Why then should Wesley Girls be singled out for forced pluralism?
Mission schools have boundaries: And Ghana respects them Across Ghana, mission schools have historically rejected the construction of rival religious facilities on their campuses—not out of malice, but to preserve the integrity of their founding mandates.
The same is true in Muslim institutions, where Christian worship is not permitted and female students may be required to wear the hijab.
These practices have coexisted peacefully for decades because Ghanaians understand a basic principle—institutional identity matters.
To demand that Wesley Girls abandon its Methodist ethos is to demand that mission schools become religiously neutral zones.
That would require a national policy decision—not emotional pressure on a single school.
To later insist that the school rewrite its spiritual DNA because a student wants a different religious experience is unfair—not only to the school but to the thousands who choose it precisely because of its Wesleyan discipline.
Let Wesley Girls be Wesley Girls
The debate ultimately asks a simple question: Should a mission school abandon its mission?
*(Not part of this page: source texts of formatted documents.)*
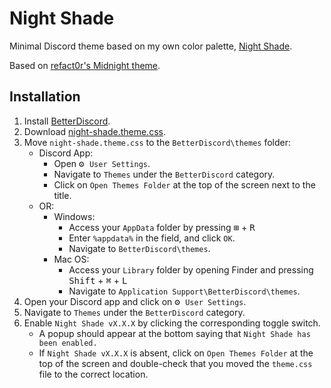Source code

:# Night Shade
 Minimal Discord theme based on my own color palette, [Night Shade](https://github.com/liferuin/night-shade).

 Based on [refact0r's Midnight theme](https://github.com/refact0r/midnight-discord).

 ## Installation
 1. Install [BetterDiscord](https://betterdiscord.app/).
 2. Download [night-shade.theme.css](night-shade.theme.css).
 3. Move `night-shade.theme.css` to the `BetterDiscord\themes` folder:
     - Discord App:
        - Open <kbd>⚙ `User Settings`</kbd>.
        - Navigate to `Themes` under the `BetterDiscord` category.
        - Click on `Open Themes Folder` at the top of the screen next to the title.
    - OR:
        - Windows:
            - Access your `AppData` folder by pressing <kbd>⊞</kbd> + <kbd>R</kbd>
            - Enter `%appdata%` in the field, and click `OK`.
            - Navigate to `BetterDiscord\themes`.
        - Mac OS: 
            - Access your `Library` folder by opening Finder and pressing <kbd>Shift</kbd> + <kbd>⌘</kbd> + <kbd>L</kbd>
            - Navigate to `Application Support\BetterDiscord\themes`.
4. Open your Discord app and click on <kbd>⚙ `User Settings`</kbd>.
5. Navigate to `Themes` under the `BetterDiscord` category.
6. Enable `Night Shade vX.X.X` by clicking the corresponding toggle switch.
    - A popup should appear at the bottom saying that `Night Shade has been enabled.`
    - If `Night Shade vX.X.X` is absent, click on `Open Themes Folder` at the top of the screen and double-check that you moved the `theme.css` file to the correct location.
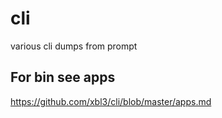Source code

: # cli
various cli dumps from prompt


## For bin see apps
https://github.com/xbl3/cli/blob/master/apps.md    

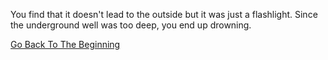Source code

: You find that it doesn't lead to the outside but it was just a flashlight. Since the underground well was too deep, you end up drowning.

[Go Back To The Beginning](../README.md)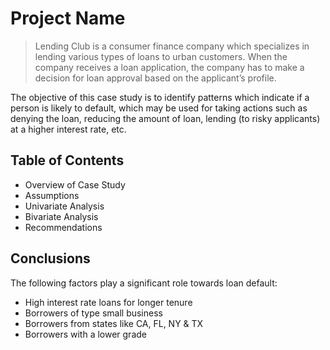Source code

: # Project Name
> Lending Club is a consumer finance company which specializes in lending various types of loans to urban customers. When 
the company receives a loan application, the company has to make a decision for loan approval based on the applicant’s 
profile. 

The objective of this case study is to identify patterns which indicate if a person is likely to default, which may be used 
for taking actions such as denying the loan, reducing the amount of loan, lending (to risky applicants) at a higher interest 
rate, etc.


## Table of Contents
* Overview of Case Study
* Assumptions
* Univariate Analysis
* Bivariate Analysis
* Recommendations


## Conclusions
The following factors play a significant role towards loan default:
- High interest rate loans for longer tenure
- Borrowers of type small business
- Borrowers from states like CA, FL, NY & TX
- Borrowers with a lower grade

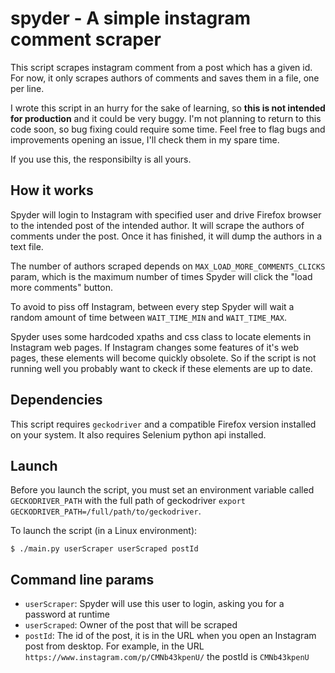 # spyder - A simple instagram comment scraper

This script scrapes instagram comment from a post which has a given id. For now, it only scrapes authors of comments and saves them in a file, one per line.

I wrote this script in an hurry for the sake of learning, so **this is not intended for production** and it could be very buggy. I'm not planning to return to this code soon, so bug fixing could require some time. Feel free to flag bugs and improvements opening an issue, I'll check them in my spare time.

If you use this, the responsibilty is all yours.

## How it works

Spyder will login to Instagram with specified user and drive Firefox browser to the intended post of the intended author. It will scrape the authors of comments under the post. Once it has finished, it will dump the authors in a text file.

The number of authors scraped depends on `MAX_LOAD_MORE_COMMENTS_CLICKS` param, which is the maximum number of times Spyder will click the "load more comments" button.

To avoid to piss off Instagram, between every step Spyder will wait a random amount of time between `WAIT_TIME_MIN` and `WAIT_TIME_MAX`.

Spyder uses some hardcoded xpaths and css class to locate elements in Instagram web pages. If Instagram changes some features of it's web pages, these elements will become quickly obsolete. So if the script is not running well you probably want to ckeck if these elements are up to date.

## Dependencies

This script requires `geckodriver` and a compatible Firefox version installed on your system. It also requires Selenium python api installed.

## Launch

Before you launch the script, you must set an environment variable called `GECKODRIVER_PATH` with the full path of geckodriver
`export GECKODRIVER_PATH=/full/path/to/geckodriver`.

To launch the script (in a Linux environment):

`$ ./main.py userScraper userScraped postId`

## Command line params

+ `userScraper`: Spyder will use this user to login, asking you for a password at runtime
+ `userScraped`: Owner of the post that will be scraped
+ `postId`: The id of the post, it is in the URL when you open an Instagram post from desktop. For example, in the URL `https://www.instagram.com/p/CMNb43kpenU/` the postId is `CMNb43kpenU`
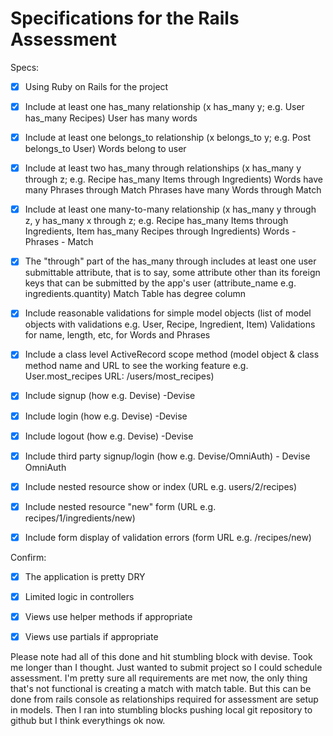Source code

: # Specifications for the Rails Assessment

Specs:
- [x] Using Ruby on Rails for the project
- [x] Include at least one has_many relationship (x has_many y; e.g. User has_many Recipes) 
        User has many words
- [x] Include at least one belongs_to relationship (x belongs_to y; e.g. Post belongs_to User)
        Words belong to user
- [x] Include at least two has_many through relationships (x has_many y through z; e.g. Recipe has_many Items through Ingredients)
        Words have many Phrases through Match
        Phrases have many Words through Match
        
- [x] Include at least one many-to-many relationship (x has_many y through z, y has_many x through z; e.g. Recipe has_many Items through Ingredients, Item has_many Recipes through Ingredients)
        Words - Phrases - Match
- [x] The "through" part of the has_many through includes at least one user submittable attribute, that is to say, some attribute other than its foreign keys that can be submitted by the app's user (attribute_name e.g. ingredients.quantity)
        Match Table has degree column
- [x] Include reasonable validations for simple model objects (list of model objects with validations e.g. User, Recipe, Ingredient, Item)
        Validations for name, length, etc, for Words and Phrases
- [x] Include a class level ActiveRecord scope method (model object & class method name and URL to see the working feature e.g. User.most_recipes URL: /users/most_recipes)
- [x] Include signup (how e.g. Devise) -Devise
- [x] Include login (how e.g. Devise) -Devise
- [x] Include logout (how e.g. Devise) -Devise
- [x] Include third party signup/login (how e.g. Devise/OmniAuth) - Devise OmniAuth
- [x] Include nested resource show or index (URL e.g. users/2/recipes)
- [x] Include nested resource "new" form (URL e.g. recipes/1/ingredients/new)
- [x] Include form display of validation errors (form URL e.g. /recipes/new)

Confirm:
- [x] The application is pretty DRY
- [x] Limited logic in controllers
- [x] Views use helper methods if appropriate
- [x] Views use partials if appropriate


Please note had all of this done and hit stumbling block with devise.  Took me longer than I thought.  Just wanted to submit project so I could schedule
assessment. I'm pretty sure all requirements are met now, the only thing that's not functional is creating a match with match table.
But this can be done from rails console as relationships required for assessment are setup in models. Then I ran into stumbling blocks pushing local git repository to github but I think everythings ok now.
If the answer is yes, then Ghana must be ready to strip dozens of mission schools of their identities.
If the answer is no—and common sense suggests it should be—then Wesley Girls deserves the right to maintain the character that has shaped generations of women of substance.
Wesley Girls has followed its prospectus.
The rules are known.
The choice is voluntary.
And the Constitution supports the freedom of institutions to define themselves within the law.
Let Wesley Girls remain what it has always been—a disciplined, mission-founded institution with a clear identity.
The Wesley Girls prospectus does not hide its religious backbone.
It explicitly states that worship, devotion, formation, discipline, and character training are grounded in Methodist or Wesleyan tradition.
Every parent sees this. Every student reads it.
And every applicant signs up with informed consent.